> [DATASET ENTRIES]
# # # # #

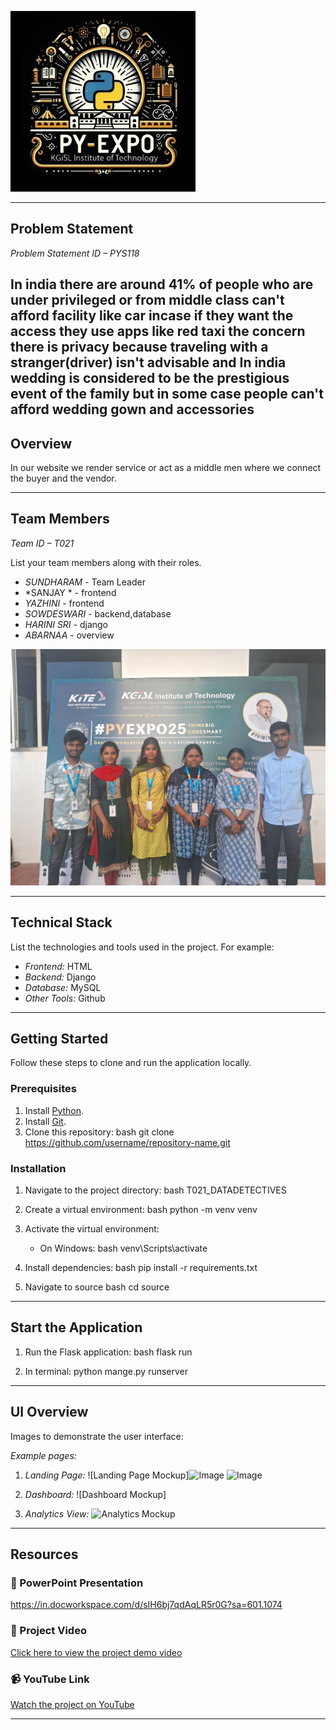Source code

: ![PyExpo Logo](pyexpo-logo.png)

---

## Problem Statement

*Problem Statement ID – PYS118*

In india there are around 41% of people who are under privileged or from middle class can't afford facility like car incase if they want the access they use apps like red taxi the concern there is privacy because traveling with a stranger(driver) isn't advisable and In india wedding is considered to be the prestigious event of the family but in some case people can't afford wedding gown and accessories
---

## Overview

In our website  we render service or  act as a middle men where we connect the buyer and the vendor.

---

## Team Members

*Team ID – T021*

List your team members along with their roles.

- *SUNDHARAM* - Team Leader
- *SANJAY * - frontend
- *YAZHINI* - frontend
- *SOWDESWARI* - backend,database
- *HARINI SRI* - django
- *ABARNAA* - overview

![Team Photo](DATA-DETECTIVES.jpg)

---

## Technical Stack

List the technologies and tools used in the project. For example:

- *Frontend:* HTML
- *Backend:* Django
- *Database:* MySQL
- *Other Tools:* Github
---

## Getting Started

Follow these steps to clone and run the application locally.

### Prerequisites

1. Install [Python](https://www.python.org/downloads/).
2. Install [Git](https://git-scm.com/).
3. Clone this repository:
   bash
   git clone https://github.com/username/repository-name.git
   

### Installation

1. Navigate to the project directory:
   bash
   T021_DATADETECTIVES

   
2. Create a virtual environment:
   bash
   python -m venv venv
   
3. Activate the virtual environment:
   - On Windows:
     bash
     venv\Scripts\activate
     
4. Install dependencies:
   bash
   pip install -r requirements.txt
   
5. Navigate to source
   bash
   cd source
   

---

## Start the Application

1. Run the Flask application:
   bash
   flask run
   
2. In terminal: python mange.py runserver
   

---

## UI Overview

Images to demonstrate the user interface:

*Example pages:*

1. *Landing Page:*
   ![Landing Page Mockup]![Image](https://github.com/user-attachments/assets/5757c914-0992-4856-aa0c-08ddc95cf9df)
   ![Image](https://github.com/user-attachments/assets/c703231b-81e1-460e-bbe6-10ab24e01c16)
   
3. *Dashboard:*
   ![Dashboard Mockup]

4. *Analytics View:*
   ![Analytics Mockup](media/Analytics.png)

---

## Resources

### 📄 PowerPoint Presentation
https://in.docworkspace.com/d/sIH6bj7qdAqLR5r0G?sa=601.1074
### 🎥 Project Video
[Click here to view the project demo video](insert-drive-link-here)

### 📹 YouTube Link
[Watch the project on YouTube](insert-youtube-link-here)

---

# # # # #

A single figure, the number of lines above with the word "attachments", is the whole answer.

> [TASK OUTPUT] 2